I hate deleting half written posts, but this time I had to. I had a post here that was talking about how hard of a time I was having finishing the sequel to Bob Moore: No Hero. But then I went and finished it. Ain’t that a kicker. That said, let’s talk about some of the problems I was having:
1) Characters weren’t cooperating
I’ve said before that I write organically. That means that I don’t script or plot out every point. At some point I’m going to post my notes from both the books so you can see how different they are (with Bob 2, I had a do a second set of notes for the last few chapters because I’d gone so far off script). But it also means that I can have all sorts of plans on how things will work out and then have the characters say, “Nope, not doing that.” As a writer, I can either force the characters to do what I want them to do, or let them be true to themselves and work around it (or change the plot to fit). This can be irksome but, as a writer, I think it is imperative to let the characters ring true. Anything else risks ruining the story for the reader. But that does come with its own pitfalls.
Case in point, at the end of Bob 2 there is a conversation between Bob and another character. I know what everyone’s motivation is. Bob doesn’t and the character he’s talking to doesn’t want to say. So Bob makes an assumption which I, as the writer, know is wrong. So, do I have him come to the right conclusion, have the character reveal their motivation, or just let it stand and hope the reader figures it out? I did the last but it wasn’t until I tried the first two and hated what I’d written.
2) Writing action sucks
They say a picture says a thousand words. That should give you some idea of what it is like to write an action sequence. In order for the action to feel “actiony” you need to write fast. That is, keep it flowing. Don’t spend a bunch of time on analysis and whatnot. Also, you need to keep your language clear and concise so that the reader doesn’t stumble over your words and have to re-read something to understand what is happening. Then you also need to remember exactly what is happening, how it happened, and the order. Don’t mess that up because if you do, the reader will go back and figure out what you did wrong (but he didn’t have the knife yet!). Now, don’t forget that if something sounds implausible, that’ll trip them up as well so make sure it all makes sense.

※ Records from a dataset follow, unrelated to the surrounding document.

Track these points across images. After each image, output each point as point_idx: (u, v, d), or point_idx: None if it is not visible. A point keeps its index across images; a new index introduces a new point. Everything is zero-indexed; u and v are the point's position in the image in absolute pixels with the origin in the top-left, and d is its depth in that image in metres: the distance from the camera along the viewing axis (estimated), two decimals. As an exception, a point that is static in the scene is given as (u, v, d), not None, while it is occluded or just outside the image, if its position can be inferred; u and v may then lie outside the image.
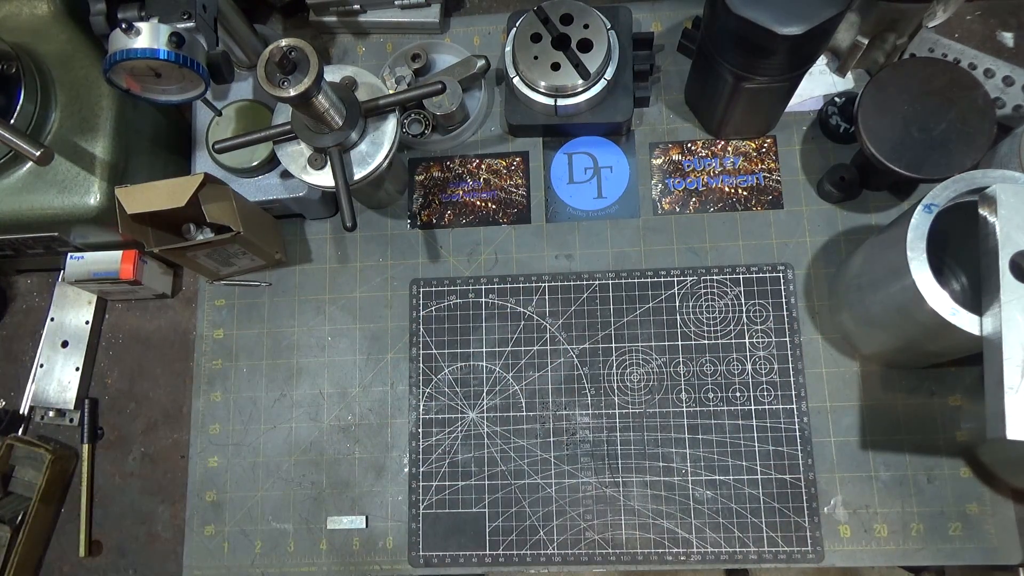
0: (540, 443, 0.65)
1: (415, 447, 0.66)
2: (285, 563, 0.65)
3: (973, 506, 0.60)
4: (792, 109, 0.69)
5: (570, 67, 0.65)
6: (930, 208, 0.49)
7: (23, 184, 0.62)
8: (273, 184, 0.68)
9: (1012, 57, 0.69)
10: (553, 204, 0.71)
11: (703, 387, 0.64)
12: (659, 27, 0.74)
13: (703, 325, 0.66)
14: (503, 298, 0.68)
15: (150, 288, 0.70)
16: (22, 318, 0.74)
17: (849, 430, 0.63)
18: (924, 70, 0.59)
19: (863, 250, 0.59)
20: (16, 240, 0.66)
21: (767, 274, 0.66)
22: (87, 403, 0.70)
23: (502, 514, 0.64)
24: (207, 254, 0.65)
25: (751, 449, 0.63)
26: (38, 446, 0.67)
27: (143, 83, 0.58)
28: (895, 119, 0.58)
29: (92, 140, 0.63)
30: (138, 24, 0.53)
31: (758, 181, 0.69)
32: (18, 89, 0.60)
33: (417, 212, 0.72)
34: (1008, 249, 0.46)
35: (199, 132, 0.70)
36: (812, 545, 0.60)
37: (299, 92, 0.51)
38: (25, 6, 0.65)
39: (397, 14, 0.75)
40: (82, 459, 0.69)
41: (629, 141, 0.71)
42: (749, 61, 0.56)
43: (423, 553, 0.64)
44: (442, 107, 0.68)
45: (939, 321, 0.47)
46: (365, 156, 0.59)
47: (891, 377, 0.63)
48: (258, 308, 0.71)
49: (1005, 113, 0.65)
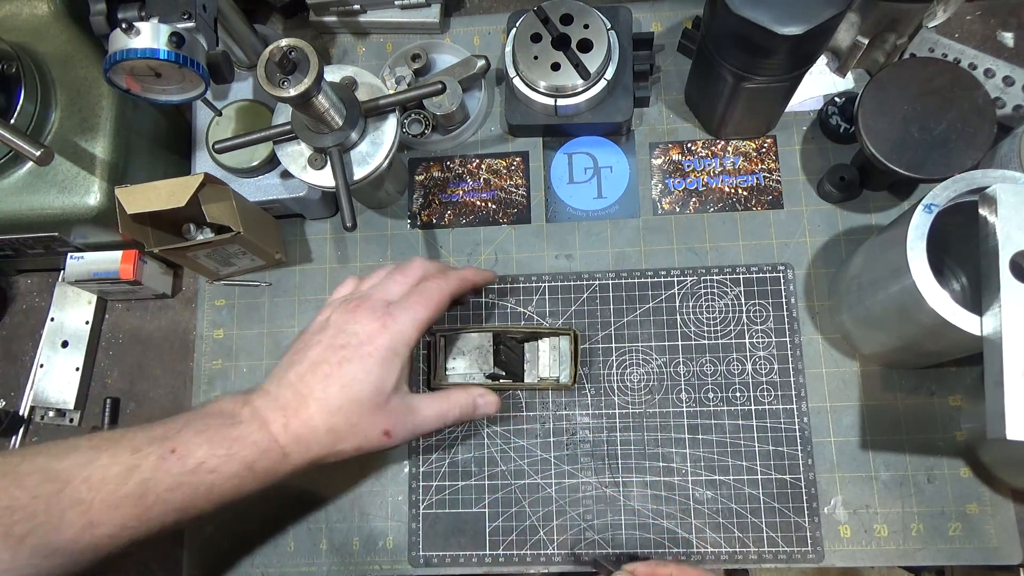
0: (540, 443, 0.65)
1: (415, 447, 0.66)
2: (285, 563, 0.65)
3: (973, 506, 0.60)
4: (792, 109, 0.69)
5: (570, 67, 0.65)
6: (930, 208, 0.49)
7: (23, 184, 0.62)
8: (273, 184, 0.68)
9: (1012, 57, 0.69)
10: (553, 204, 0.71)
11: (703, 387, 0.64)
12: (659, 27, 0.74)
13: (703, 325, 0.66)
14: (503, 298, 0.68)
15: (150, 288, 0.70)
16: (22, 318, 0.74)
17: (849, 430, 0.63)
18: (924, 70, 0.59)
19: (863, 250, 0.59)
20: (16, 240, 0.66)
21: (767, 274, 0.66)
22: (108, 402, 0.70)
23: (502, 514, 0.64)
24: (207, 254, 0.65)
25: (751, 449, 0.63)
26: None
27: (143, 83, 0.58)
28: (895, 119, 0.58)
29: (92, 140, 0.63)
30: (138, 24, 0.53)
31: (758, 181, 0.69)
32: (18, 89, 0.60)
33: (417, 212, 0.72)
34: (1008, 249, 0.46)
35: (199, 132, 0.70)
36: (812, 545, 0.61)
37: (299, 92, 0.51)
38: (25, 6, 0.65)
39: (397, 14, 0.75)
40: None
41: (629, 141, 0.71)
42: (749, 61, 0.56)
43: (423, 553, 0.64)
44: (442, 107, 0.69)
45: (939, 321, 0.47)
46: (365, 156, 0.59)
47: (891, 377, 0.63)
48: (258, 308, 0.71)
49: (1005, 113, 0.65)
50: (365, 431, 0.50)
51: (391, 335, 0.51)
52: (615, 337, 0.66)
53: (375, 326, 0.51)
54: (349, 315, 0.52)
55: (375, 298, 0.53)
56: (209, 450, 0.47)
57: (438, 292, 0.54)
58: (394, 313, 0.52)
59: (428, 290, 0.54)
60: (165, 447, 0.46)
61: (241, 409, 0.49)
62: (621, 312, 0.67)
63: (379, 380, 0.50)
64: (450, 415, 0.55)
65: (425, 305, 0.53)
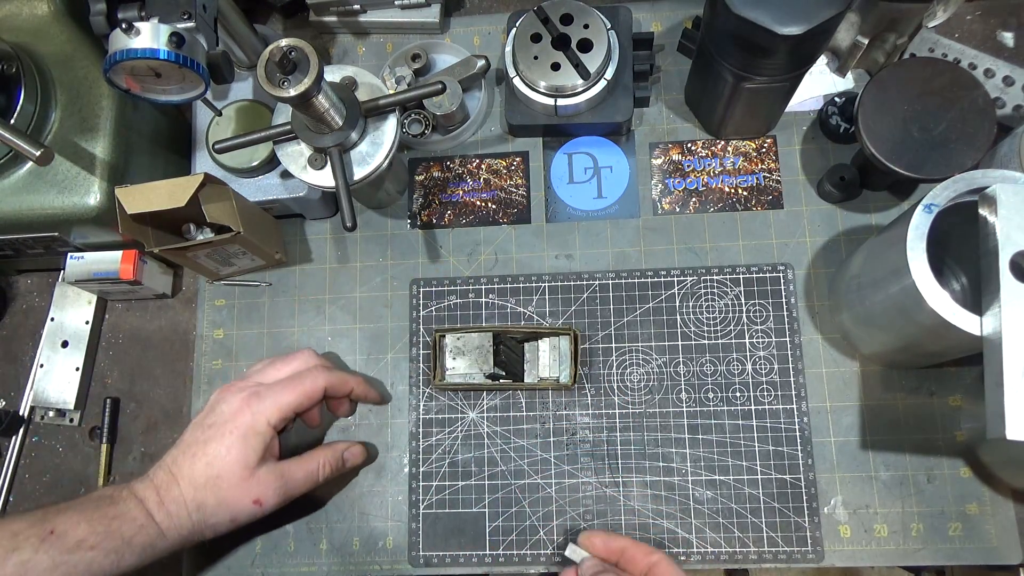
0: (540, 443, 0.65)
1: (415, 447, 0.66)
2: (285, 563, 0.65)
3: (973, 506, 0.60)
4: (792, 109, 0.69)
5: (570, 67, 0.65)
6: (930, 208, 0.49)
7: (23, 184, 0.62)
8: (273, 184, 0.68)
9: (1012, 57, 0.69)
10: (553, 204, 0.71)
11: (703, 387, 0.64)
12: (659, 27, 0.74)
13: (703, 325, 0.66)
14: (503, 298, 0.68)
15: (150, 288, 0.70)
16: (22, 318, 0.74)
17: (849, 430, 0.63)
18: (924, 70, 0.59)
19: (863, 250, 0.59)
20: (16, 240, 0.66)
21: (767, 274, 0.66)
22: (108, 402, 0.70)
23: (502, 514, 0.64)
24: (207, 254, 0.65)
25: (751, 449, 0.63)
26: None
27: (143, 83, 0.58)
28: (895, 119, 0.58)
29: (92, 140, 0.63)
30: (138, 24, 0.53)
31: (758, 181, 0.69)
32: (18, 89, 0.60)
33: (417, 212, 0.72)
34: (1008, 249, 0.46)
35: (199, 132, 0.70)
36: (812, 545, 0.61)
37: (299, 92, 0.51)
38: (25, 6, 0.65)
39: (397, 14, 0.75)
40: (100, 462, 0.69)
41: (629, 141, 0.71)
42: (749, 61, 0.56)
43: (423, 553, 0.64)
44: (442, 107, 0.68)
45: (939, 321, 0.47)
46: (365, 156, 0.59)
47: (891, 377, 0.63)
48: (258, 308, 0.71)
49: (1005, 113, 0.65)
50: (233, 504, 0.55)
51: (252, 414, 0.55)
52: (615, 337, 0.66)
53: (239, 406, 0.56)
54: (220, 395, 0.57)
55: (249, 380, 0.59)
56: (88, 528, 0.50)
57: (311, 382, 0.58)
58: (261, 393, 0.57)
59: (300, 377, 0.59)
60: (44, 528, 0.50)
61: (120, 492, 0.54)
62: (621, 312, 0.67)
63: (241, 455, 0.54)
64: (321, 474, 0.60)
65: (292, 390, 0.57)
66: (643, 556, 0.54)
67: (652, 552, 0.54)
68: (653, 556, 0.54)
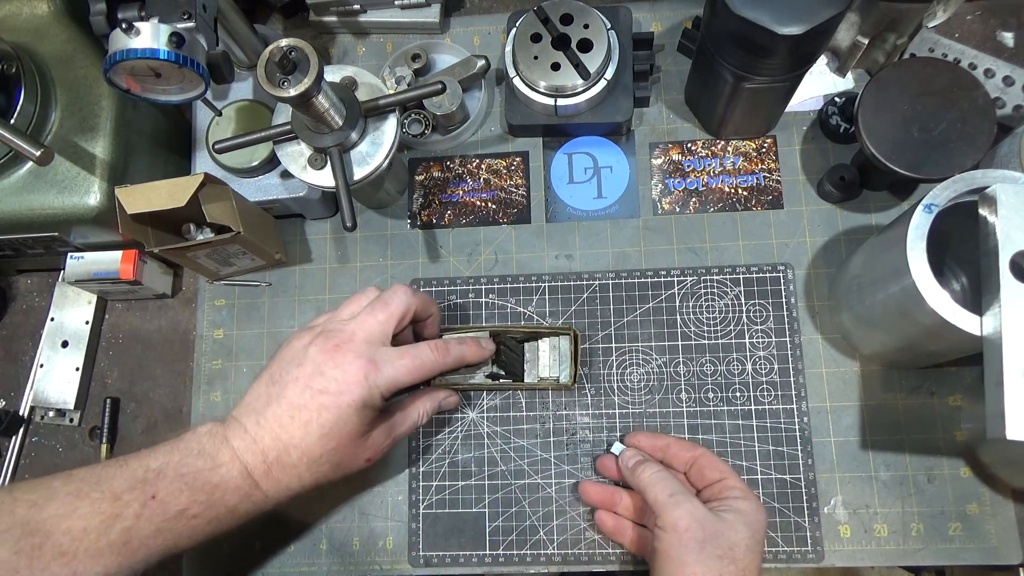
0: (540, 443, 0.65)
1: (415, 447, 0.66)
2: (285, 563, 0.65)
3: (973, 506, 0.60)
4: (792, 109, 0.69)
5: (570, 67, 0.65)
6: (930, 208, 0.49)
7: (23, 184, 0.62)
8: (273, 184, 0.68)
9: (1012, 57, 0.69)
10: (553, 204, 0.71)
11: (703, 387, 0.64)
12: (659, 27, 0.74)
13: (703, 325, 0.66)
14: (503, 298, 0.68)
15: (150, 288, 0.70)
16: (22, 318, 0.74)
17: (849, 430, 0.63)
18: (924, 70, 0.59)
19: (863, 250, 0.59)
20: (16, 240, 0.66)
21: (767, 274, 0.66)
22: (108, 402, 0.70)
23: (502, 514, 0.64)
24: (207, 254, 0.65)
25: (751, 449, 0.63)
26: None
27: (143, 83, 0.58)
28: (895, 119, 0.58)
29: (92, 140, 0.63)
30: (138, 24, 0.53)
31: (758, 181, 0.69)
32: (18, 89, 0.60)
33: (417, 212, 0.72)
34: (1008, 249, 0.46)
35: (199, 132, 0.70)
36: (812, 545, 0.60)
37: (299, 92, 0.51)
38: (25, 6, 0.65)
39: (397, 14, 0.75)
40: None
41: (629, 141, 0.71)
42: (749, 61, 0.56)
43: (423, 553, 0.64)
44: (442, 107, 0.69)
45: (939, 321, 0.47)
46: (365, 156, 0.59)
47: (891, 377, 0.63)
48: (258, 308, 0.71)
49: (1005, 113, 0.65)
50: (347, 466, 0.54)
51: (369, 388, 0.51)
52: (615, 337, 0.66)
53: (356, 376, 0.50)
54: (329, 356, 0.51)
55: (358, 339, 0.52)
56: (191, 496, 0.48)
57: (431, 365, 0.55)
58: (379, 364, 0.52)
59: (423, 359, 0.54)
60: (146, 493, 0.48)
61: (221, 449, 0.50)
62: (621, 312, 0.67)
63: (358, 427, 0.52)
64: (421, 421, 0.58)
65: (410, 371, 0.53)
66: (686, 451, 0.57)
67: (695, 447, 0.57)
68: (696, 450, 0.57)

If this sounds hard, it is. Of course the end of a super hero themed book is usually filled with action.
I didn’t have a lot of alone time when planning/writing this book. By “alone” I mean “time I can just think.” Night time after everyone goes to bed doesn’t much count as I’m usually writing or otherwise distracted. Driving with music does count. Anything where I can mull over the characters, situations, etc. and throw around all the different possibilities. I find that to be vitally important and if I don’t do it enough, I get easily stuck. When the family spent 2.5 hours on the road to a vacation over Easter, I got the last 1/4 of the book plotted and figured out in my head. After that, everything flowed better.
4) Resistance at the end
There seems to be a phenomenon that I didn’t know existed. Writers seem to find it easy to start a book but hard to finish it. I’ve only written one book before this one and it was a novella (only 35k words). That meant that the end was only like a chapter or two. I remember that resistance but with only a chapter or two, it only lasted a week or two. With this one, it was more like a month. Bob 2 is 25 chapters and an epilogue. No Hero, in comparison, was 10 chapters and an epilogue. The chapters in Bob 2 are also slightly longer on average (I think I tried for 6 typed pages in Bob 1 per chapter and 8 for Bob 2). Fortunately for me, I had a night of bad insomnia and knocked out the final 1.5 chapters and most of the epilogue at once. Buttoned it up the next day and breathed a sigh of relief.